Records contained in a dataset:
== == ==
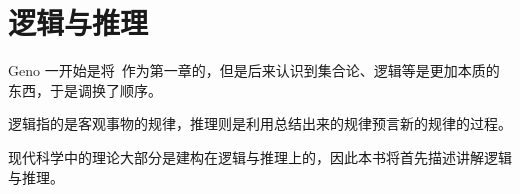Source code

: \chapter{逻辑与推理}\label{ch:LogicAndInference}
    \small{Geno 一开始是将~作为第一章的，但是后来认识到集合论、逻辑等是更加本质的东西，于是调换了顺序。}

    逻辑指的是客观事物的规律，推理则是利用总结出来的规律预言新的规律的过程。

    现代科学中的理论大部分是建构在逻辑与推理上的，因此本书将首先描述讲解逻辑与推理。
== == ==
Work instruction: From the line with "逻辑指的是客观事物的规律，推理则是利用总结出来的规律预言新的规律的过程。" through the final line of the records, return each line exactly. Leave out the rest.

Solution to this exercise:
    逻辑指的是客观事物的规律，推理则是利用总结出来的规律预言新的规律的过程。

    现代科学中的理论大部分是建构在逻辑与推理上的，因此本书将首先描述讲解逻辑与推理。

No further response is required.